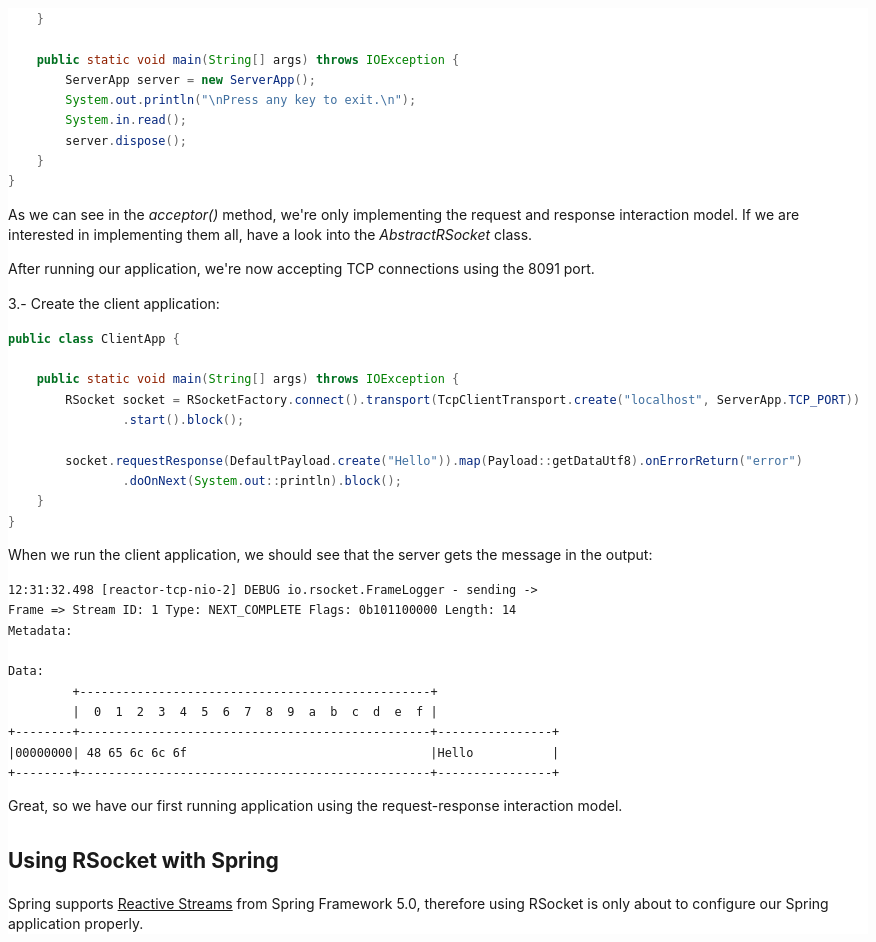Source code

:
 ```java
	}

	public static void main(String[] args) throws IOException {
		ServerApp server = new ServerApp();
		System.out.println("\nPress any key to exit.\n");
		System.in.read();
		server.dispose();
	}
}
```

As we can see in the *acceptor()* method, we're only implementing the request and response interaction model. If we are interested in implementing them all, have a look into the *AbstractRSocket* class.

After running our application, we're now accepting TCP connections using the 8091 port.

3.- Create the client application:

```java
public class ClientApp {

	public static void main(String[] args) throws IOException {
		RSocket socket = RSocketFactory.connect().transport(TcpClientTransport.create("localhost", ServerApp.TCP_PORT))
				.start().block();

		socket.requestResponse(DefaultPayload.create("Hello")).map(Payload::getDataUtf8).onErrorReturn("error")
				.doOnNext(System.out::println).block();
	}
}
```

When we run the client application, we should see that the server gets the message in the output:

```plain
12:31:32.498 [reactor-tcp-nio-2] DEBUG io.rsocket.FrameLogger - sending -> 
Frame => Stream ID: 1 Type: NEXT_COMPLETE Flags: 0b101100000 Length: 14
Metadata:

Data:
         +-------------------------------------------------+
         |  0  1  2  3  4  5  6  7  8  9  a  b  c  d  e  f |
+--------+-------------------------------------------------+----------------+
|00000000| 48 65 6c 6c 6f                                  |Hello           |
+--------+-------------------------------------------------+----------------+
```

Great, so we have our first running application using the request-response interaction model.

## Using RSocket with Spring

Spring supports [Reactive Streams](https://docs.spring.io/spring-framework/docs/5.0.0.M1/spring-framework-reference/html/web-reactive.html) from Spring Framework 5.0, therefore using RSocket is only about to configure our Spring application properly.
§ §
WHAT THIS TASK INVOLVES >>
Set down the data above verbatim, omitting every image.

WRITTEN ANSWER >>
Source code

:
 ```java
	}

	public static void main(String[] args) throws IOException {
		ServerApp server = new ServerApp();
		System.out.println("\nPress any key to exit.\n");
		System.in.read();
		server.dispose();
	}
}
```

As we can see in the *acceptor()* method, we're only implementing the request and response interaction model. If we are interested in implementing them all, have a look into the *AbstractRSocket* class.

After running our application, we're now accepting TCP connections using the 8091 port.

3.- Create the client application:

```java
public class ClientApp {

	public static void main(String[] args) throws IOException {
		RSocket socket = RSocketFactory.connect().transport(TcpClientTransport.create("localhost", ServerApp.TCP_PORT))
				.start().block();

		socket.requestResponse(DefaultPayload.create("Hello")).map(Payload::getDataUtf8).onErrorReturn("error")
				.doOnNext(System.out::println).block();
	}
}
```

When we run the client application, we should see that the server gets the message in the output:

```plain
12:31:32.498 [reactor-tcp-nio-2] DEBUG io.rsocket.FrameLogger - sending -> 
Frame => Stream ID: 1 Type: NEXT_COMPLETE Flags: 0b101100000 Length: 14
Metadata:

Data:
         +-------------------------------------------------+
         |  0  1  2  3  4  5  6  7  8  9  a  b  c  d  e  f |
+--------+-------------------------------------------------+----------------+
|00000000| 48 65 6c 6c 6f                                  |Hello           |
+--------+-------------------------------------------------+----------------+
```

Great, so we have our first running application using the request-response interaction model.

## Using RSocket with Spring

Spring supports [Reactive Streams](https://docs.spring.io/spring-framework/docs/5.0.0.M1/spring-framework-reference/html/web-reactive.html) from Spring Framework 5.0, therefore using RSocket is only about to configure our Spring application properly.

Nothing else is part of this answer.